Not a day goes by that an article appears about a major bank setting aside billions of dollars for future losses. The more they set aside, the lower the value of real estate goes. The lower the value goes, the quicker the government backed lenders, Fannie Mae and Freddie Mac tighten their guidelines, making it more difficult to refinance, or to purchase a home. Then the major lenders join in, blaming losses on evil mortgage brokers or third party originators, not ever taking responsibility for their own actions. And so it goes, day after day, week after week, with more and more pressure to blame whoever got us into this mess.

We read how with government intervention the GSE’s raised loan limits in high cost areas allowing millions of people to refinance into safe 30 year fixed mortgages or purchase a home. We were told that rates would be comparable to under $417,000 loans, and the bleeding will stop. Except when introduced, rates were 1-2 points higher than 30 year fixed on under $417,000 amounts. Many economists said that with lower rates and this boost in lending limits the market would stabilize. Salvation was here courtesy of the U.S. Government. We read how the government wants to convince banks to short- refinance loans as a way of keeping less people from heading into foreclosure. And we read how FHA with increased limits will be able to rescue homeowners in trouble.
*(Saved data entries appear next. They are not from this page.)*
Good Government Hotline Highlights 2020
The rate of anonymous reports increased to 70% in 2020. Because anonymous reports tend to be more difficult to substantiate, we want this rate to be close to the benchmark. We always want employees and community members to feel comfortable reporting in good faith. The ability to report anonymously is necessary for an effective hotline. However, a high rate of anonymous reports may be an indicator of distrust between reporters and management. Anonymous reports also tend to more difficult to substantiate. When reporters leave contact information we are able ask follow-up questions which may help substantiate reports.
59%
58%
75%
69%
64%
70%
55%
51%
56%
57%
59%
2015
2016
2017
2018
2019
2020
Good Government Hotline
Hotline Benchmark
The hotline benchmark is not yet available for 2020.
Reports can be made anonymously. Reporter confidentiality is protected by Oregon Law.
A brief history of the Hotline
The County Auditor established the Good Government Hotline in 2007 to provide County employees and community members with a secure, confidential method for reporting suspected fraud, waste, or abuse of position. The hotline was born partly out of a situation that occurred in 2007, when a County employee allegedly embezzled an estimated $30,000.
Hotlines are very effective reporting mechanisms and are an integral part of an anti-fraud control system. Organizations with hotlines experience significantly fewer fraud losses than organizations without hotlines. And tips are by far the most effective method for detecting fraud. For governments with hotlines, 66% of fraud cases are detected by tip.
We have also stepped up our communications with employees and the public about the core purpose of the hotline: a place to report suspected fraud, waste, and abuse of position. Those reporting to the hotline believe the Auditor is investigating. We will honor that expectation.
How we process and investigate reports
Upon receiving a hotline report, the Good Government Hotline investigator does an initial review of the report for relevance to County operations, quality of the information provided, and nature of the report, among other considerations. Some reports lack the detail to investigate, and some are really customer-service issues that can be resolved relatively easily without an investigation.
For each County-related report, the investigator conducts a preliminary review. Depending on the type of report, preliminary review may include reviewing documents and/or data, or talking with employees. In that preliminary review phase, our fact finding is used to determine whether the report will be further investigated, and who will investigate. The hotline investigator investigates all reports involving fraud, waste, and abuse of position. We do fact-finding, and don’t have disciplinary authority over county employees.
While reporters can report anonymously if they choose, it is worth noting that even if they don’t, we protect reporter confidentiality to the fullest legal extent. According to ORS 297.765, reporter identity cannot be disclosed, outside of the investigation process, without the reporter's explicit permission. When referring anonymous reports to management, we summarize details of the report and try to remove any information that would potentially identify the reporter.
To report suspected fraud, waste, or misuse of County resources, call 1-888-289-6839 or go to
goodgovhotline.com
But the opposite has occurred. Rates have come to market at levels higher than subprime in 2006. So tell me, if you have a 5 year fixed loan at 5.5% are you going to jump into an 8% -30 year fixed? And even if you chose to do just that, it is highly likely that you wouldn’t qualify for the payment, or that due to declining market phenomenon (anticipation of future loss that may never occur) they will finance 5% less. Self-employed individuals are essentially unable to purchase a home or refinance, no matter how good their credit may be. Mortgage insurers who insure loan amounts over 80% for lenders are refusing to insurer most borrowers, so loans above 80% loan to value are getting scarcer and scarcer.
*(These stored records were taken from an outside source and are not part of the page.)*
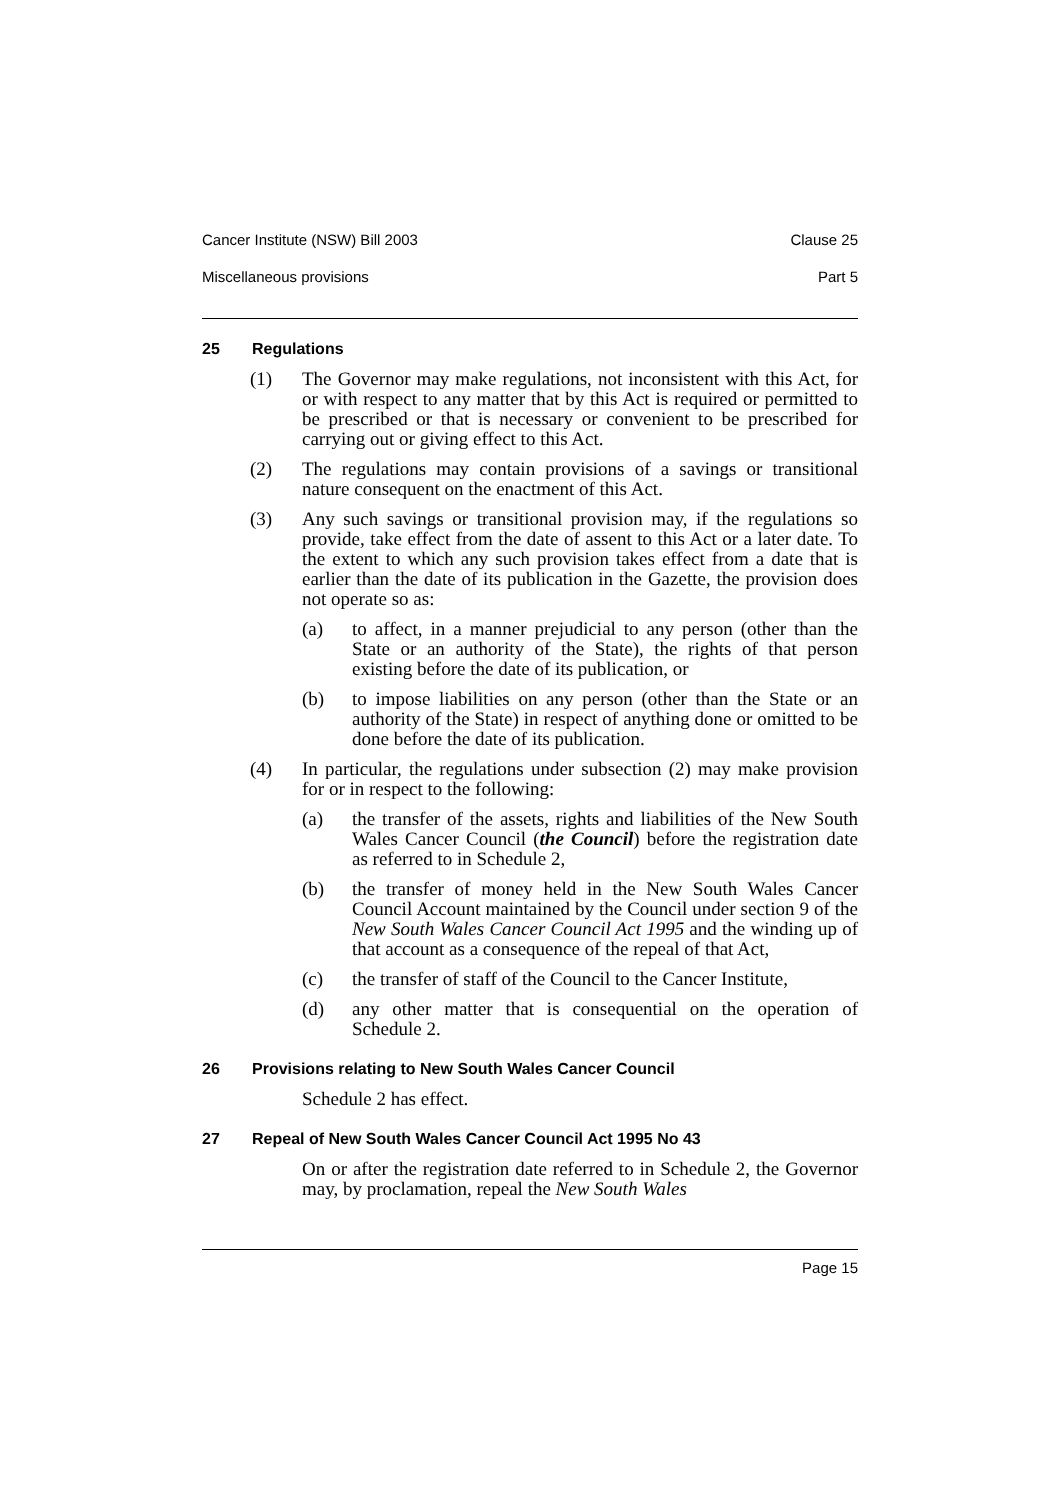Cancer Institute (NSW) Bill 2003 Clause 25
Miscellaneous provisions Part 5
25 Regulations
(1) The Governor may make regulations, not inconsistent with this Act, for or with respect to any matter that by this Act is required or permitted to be prescribed or that is necessary or convenient to be prescribed for carrying out or giving effect to this Act.
(2) The regulations may contain provisions of a savings or transitional nature consequent on the enactment of this Act.
(3) Any such savings or transitional provision may, if the regulations so provide, take effect from the date of assent to this Act or a later date. To the extent to which any such provision takes effect from a date that is earlier than the date of its publication in the Gazette, the provision does not operate so as:
(a) to affect, in a manner prejudicial to any person (other than the State or an authority of the State), the rights of that person existing before the date of its publication, or
(b) to impose liabilities on any person (other than the State or an authority of the State) in respect of anything done or omitted to be done before the date of its publication.
(4) In particular, the regulations under subsection (2) may make provision for or in respect to the following:
(a) the transfer of the assets, rights and liabilities of the New South Wales Cancer Council (the Council) before the registration date as referred to in Schedule 2,
(b) the transfer of money held in the New South Wales Cancer Council Account maintained by the Council under section 9 of the New South Wales Cancer Council Act 1995 and the winding up of that account as a consequence of the repeal of that Act,
(c) the transfer of staff of the Council to the Cancer Institute,
(d) any other matter that is consequential on the operation of Schedule 2.
26 Provisions relating to New South Wales Cancer Council
Schedule 2 has effect.
27 Repeal of New South Wales Cancer Council Act 1995 No 43
On or after the registration date referred to in Schedule 2, the Governor may, by proclamation, repeal the New South Wales
Page 15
Not only are guidelines forcing good borrowers out of the market, higher rates are making it impossible to complete a loan. When criticized by mortgage brokers and bankers about the high cost of loans in the oxymoron conforming jumbo market, Fannie Mae responded that their average cost was less than half a point higher than conforming loans and Freddie Mac says they can do even better! But, rates brought to the market are still considerably higher than lower conforming loans. If Fannie Mae and Freddie Mac are to be believed, then should we blame the actual mortgage lenders? Are they adding a higher margin on, so they don’t do business at all? Is it possible that the billions set aside for potential losses we keep hearing about is actually encouraged by the big banks for some sinister rationality or should we just assume that the government agencies can’t add?

Bottom line; don’t blame current borrowers for losses of past years. Good quality borrowers should not be penalized for bank decisions to lend money to people who should never have been in the market. Don’t build in higher rates for anticipated losses that may never occur, and don’t trust politicians who don’t understand this business who are just grandstanding.